The crew of Women at Warp believe in and continue to uphold the importance of the philosophy “Intersectional Diversity in Infinite Combinations.” Members of marginalized communities will not fade silently into the wings once the pandemic is over. You may be uncomfortable, but we implore you all, as fans and as humans, to do the work. It’s sloppy, and painful, but it will always, always be worth it.

  10 comments for “Another Open Letter to the Star Trek Community

  1. I have to say I don’t see these issues I m looking for good stories, good acting and with Star Trek something which should be in the credo. My criticisms of Star Trek would be about being to formulaic which limits what you can do with character. Crews are nearly always to large.

    That Burnham is played by S M-G who happens to be whatever is not important. The question is, is the idea of the lead not being the Captain imaginative and fresh Yes. it gave us some lovely twists. I am not really a fan of her performance but then neither am of Mary Wisemen or the other bridge crew.

    Doug, Anthony and Wilson gave superb performances this season. I think David came in and hit the ground running and going forwarding in time was an excellent idea. Thats how I look at the show not what was anyones ethnicity gender or anything else, it makes no odds. Scripts are good or bad, ideas are good or bad, actors and their characters are good or bad,

    Oh and the antagonist Osyraa felt like a girl at the office with an attitude kind of performance I never believed she was really threatening.

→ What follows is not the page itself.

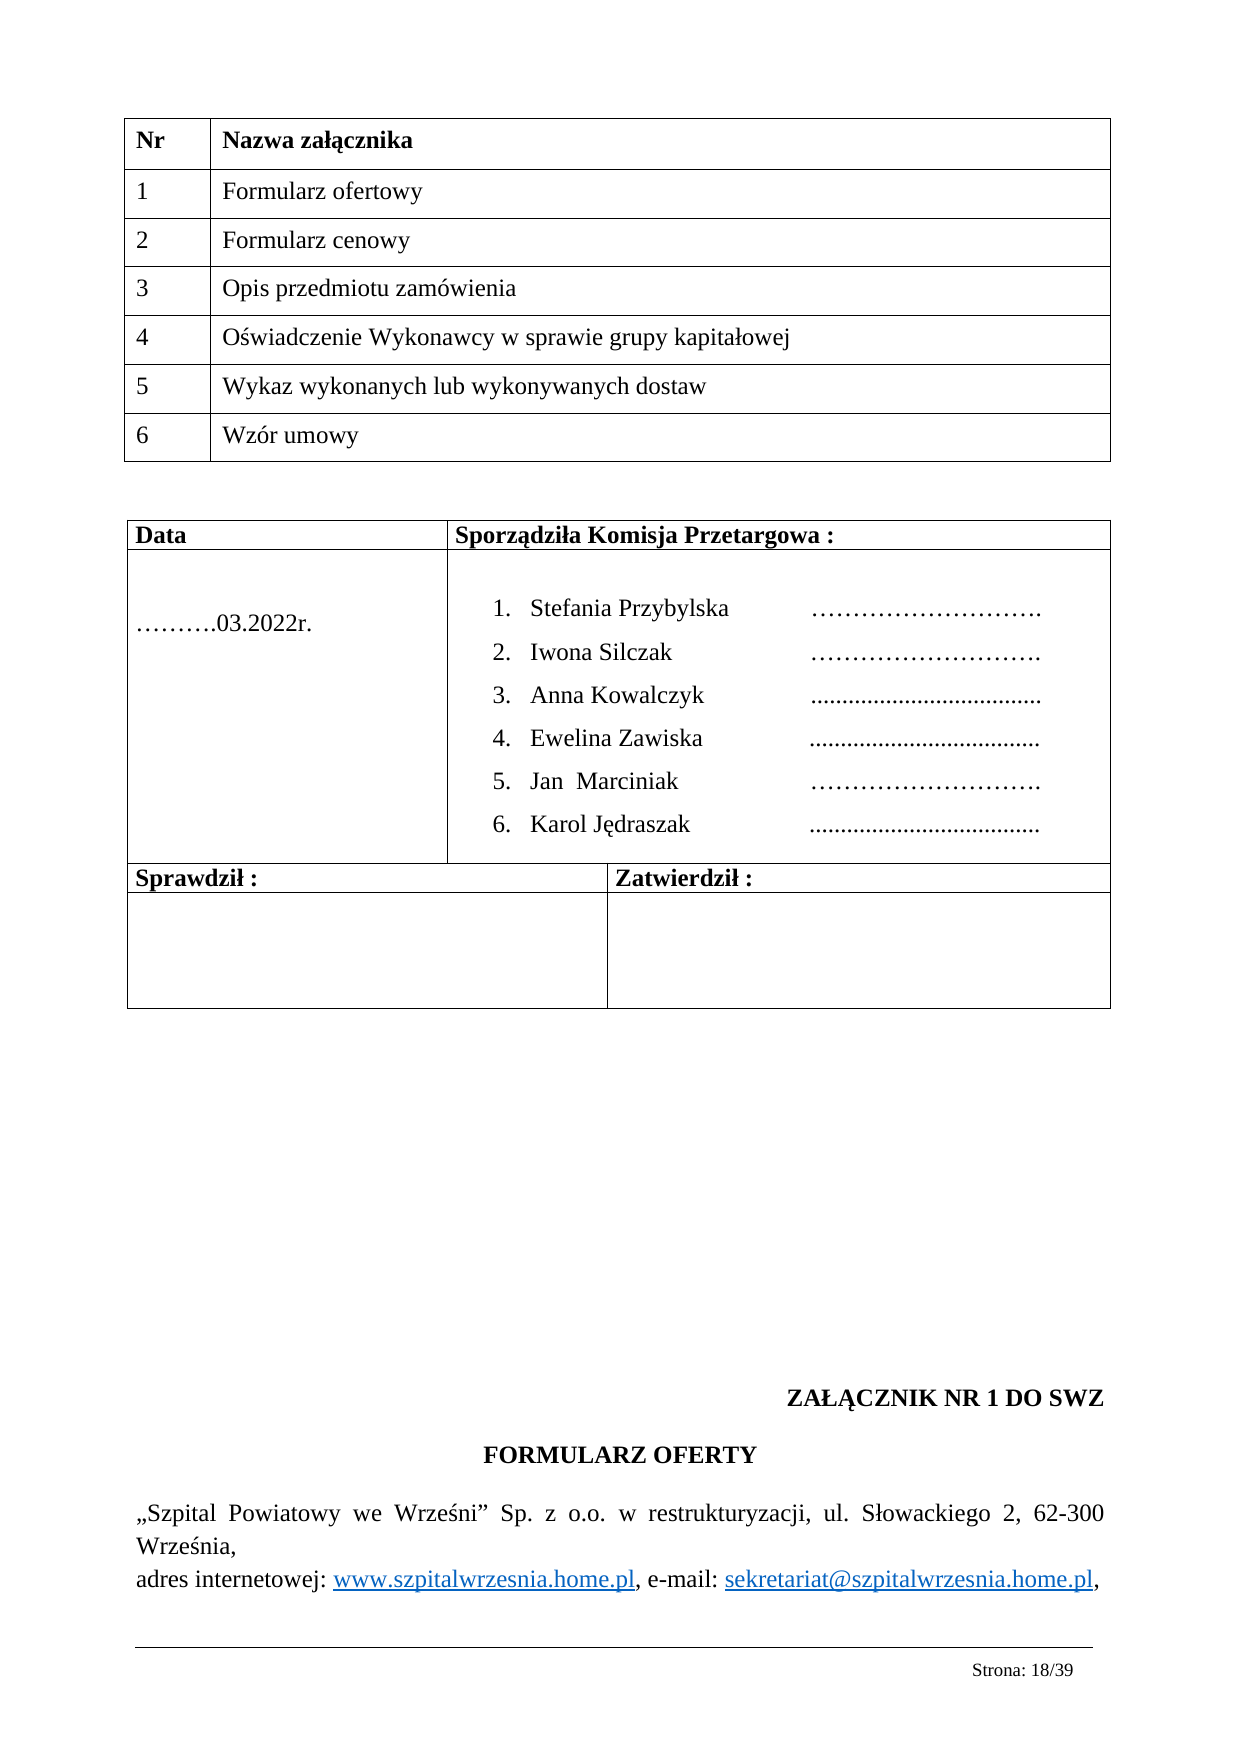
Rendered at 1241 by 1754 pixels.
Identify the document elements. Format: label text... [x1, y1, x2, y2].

    On the whole the ideas and stories of Discovery are much better than the performances for me.

  2. The ‘Roddenberrian’ philosophy is INFINITE Diversity in Infinite Combinations. Not ‘intersectional’. Makes it sound like a chesterfield.

    Other than that little nitpick, spot-on.

    • Thanks Scott. Just to clarify – “Intersectional diversity in Infinite combinations” is a spin on the original that we use for our podcast tagline. You can learn more about that here.

  3. Hear hear. My mother’s Trek was a bunch of white guys with a vague nod to minorities tooling around in a spaceship made of imperialist power fantasy and colonial racism. It belongs in the past. IDIC!

  4. I love Trek… ALL of it,..TNG, DS9, and Voyager was my generation of Trek, but I still love everything from TOS to lower decks and still watching Discovery every week,. And I love it..i am against racism and discrimination absolutely but honestly I never cared about the characters sexuality ir gender identification ..i enjoy the characters

  5. Infinite Diversity in Infinite Combinations—yes, it is past the time that this scourge be put to death. Until it dies in man’s heart, it will only continue to resurface.

  6. I’m a 61 year old straight white male, who grew up on the Original Series. And I’d like to say this article is spot on. I agree 100%. If you don’t live and breathe Roddenberry’s original vision, you simply don’t get it. People, think back to Spock’s original Vulcan IDIC – Infinite Diversity in Infinite Combinations. It’s beautiful. Kennedy Allen–keep trekkin’!